Wednesday, August 17, 2016

Scarecrows

In Jeremiah 10, the prophet addresses the people's idols directly, as so many prophets do, but he uses a powerful image to do so. He says, 

These trees are like scarecrows in cucumber gardens. They aren't able to speak. They have to be carried, because they can't walk. Don't be afraid of them. They can't harm you. They can't do you any good either.

One of the things about a passage like this that we must take note of is the multiple layers of meaning, the many metaphors that are being used. It's easy to say that this is a passage just about idols, particularly since it follows a description of how these idols are made by human hands, but there's more going on here than just that. 

For example, Jeremiah chooses to specify a cucumber garden. The people grew many kinds of gardens, for all different reasons, but the prophet says this particular garden grows cucumbers. Why? Cucumbers are a staple of a Mediterranean diet; they go with almost everything. The people would have been very familiar with them. They also, however, are mostly water and have essentially no nutritional value whatsoever. It's not like their chock-full of anything; they're just water. And a little bit of a flavor. Maybe. So our scarecrows, our idols, stand over something that's essentially empty anyway, but we've convinced ourselves is so central to our diets. And wouldn't it be that its emptiness is in non-living water? 

Another layer here is the image of the tree. The idols most often discussed in the Old Testament look like humans, animals, celestial bodies; there aren't many, if any, that are specifically trees. It's a metaphor for the way they are rooted down into our culture and then stood up to tower over all that we do. But the time is also coming when we will talk about another tree, a tree on which our Lord was hung, casting all of the holy city in His shadow. 
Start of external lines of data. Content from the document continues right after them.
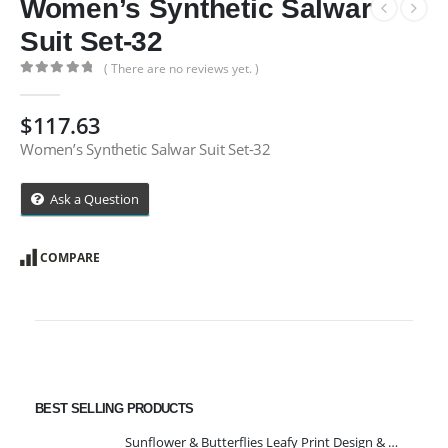
Women’s Synthetic Salwar
Suit Set-32
( There are no reviews yet. )
0
out of 5
$
117.63
Women’s Synthetic Salwar Suit Set-32
Ask a Question
COMPARE
BEST SELLING PRODUCTS
Sunflower & Butterflies Leafy Print Design & Contour Cut Wallpaper Border Sticker for Stylish Wall, Ceiling, Floor Skirting Decoration - 5.25 Inch Width x 5 Feet Length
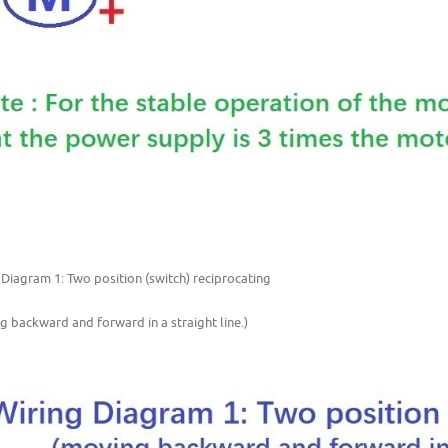
 Diagram 1: Two position (switch) reciprocating
g backward and forward in a straight line.)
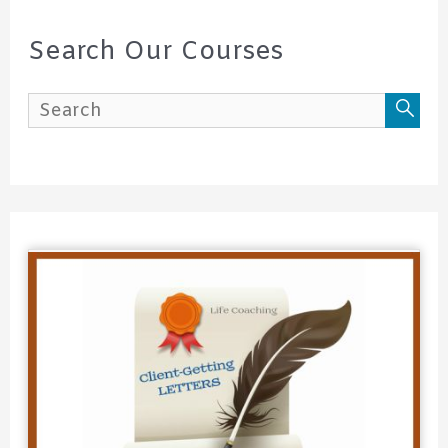
r
c
Search Our Courses
h
f
o
r
:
What's striking about reading this is how easily these words of the prophet Jeremiah condemn us even today. We would laugh at this and say there's no way, but what the people of Jeremiah's time are doing with their idols is precisely the same thing we are doing with ours - it's just that we call ours "Jesus."

It's that we have this God who hung on this tree, and we spend our lives setting the Cross up over our gardens, as though it is some magical talisman. As though its mere presence, as an icon or even as an idol, does something to scare the bad things away. We stake this Cross into our cucumber gardens, into all these places that we have decided are so integral to our way of life, such a central part of who we are, but they are empty things in and of themselves. They are non-living water. 
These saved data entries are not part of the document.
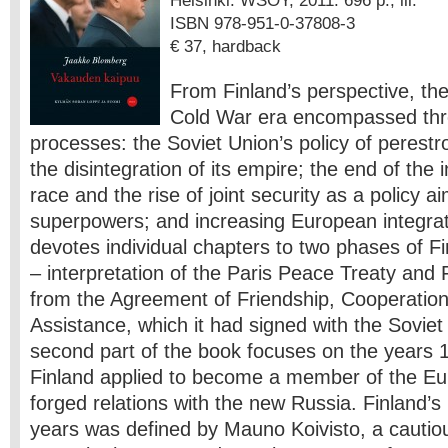
Helsinki: WSOY, 2011. 696 p., ill.
ISBN 978-951-0-37808-3
€ 37, hardback
From Finland’s perspective, the
Cold War era encompassed thre
processes: the Soviet Union’s policy of perestr
the disintegration of its empire; the end of the 
race and the rise of joint security as a policy a
superpowers; and increasing European integrat
devotes individual chapters to two phases of Fi
– interpretation of the Paris Peace Treaty and 
from the Agreement of Friendship, Cooperatio
Assistance, which it had signed with the Sovie
second part of the book focuses on the years
Finland applied to become a member of the E
forged relations with the new Russia. Finland’s 
years was defined by Mauno Koivisto, a cautio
And we stake this Cross in the ground to protect them, but we do not allow this Jesus to speak. We do not expect Him to walk. He's supposed to just stand there, wherever we put Him, and do Jesus things. He's supposed to stand over our toil of emptiness and, without a word, without a movement, heal the sick. Strengthen the weak. Free the imprisoned. Feed the hungry. Yes, we ask Him to stand over our cucumber gardens and feed the hungry. 

How foolish we are!

But this is how we live. This is how we do it. This is how we relate to our God, as nothing more than a scarecrow. And we call this "faithfulness." 

We call this something, even though it is nothing at all. We rely on its power, even though it is powerless. We say that this is what God desires of us, but it is nowhere close. This Jesus, He cannot harm us here. He cannot condemn us. He cannot call us to account. But, as Jeremiah so poignantly points out, He cannot help us, either. 

So we keep moving our scarecrow, trying to find the best place to put Him. Trying to find the best ground in which to stake this tree. And when it seems we have found just the spot, when it seems we have discovered just where best to put our Jesus in our cucumber garden, we discover the emptiness of the way that we do this. Then, something most heinous happens.

We stuff our scarecrow with dry theology in order to try to puff Him up, in order to try to make Him more intimidating. 

And it's as laughable to the world as any idol talk is to us. Our God is powerless here, our precious treasure empty. The world knows it. God knows it. The only ones who haven't seemed yet to catch on are us, the so-called "faithful."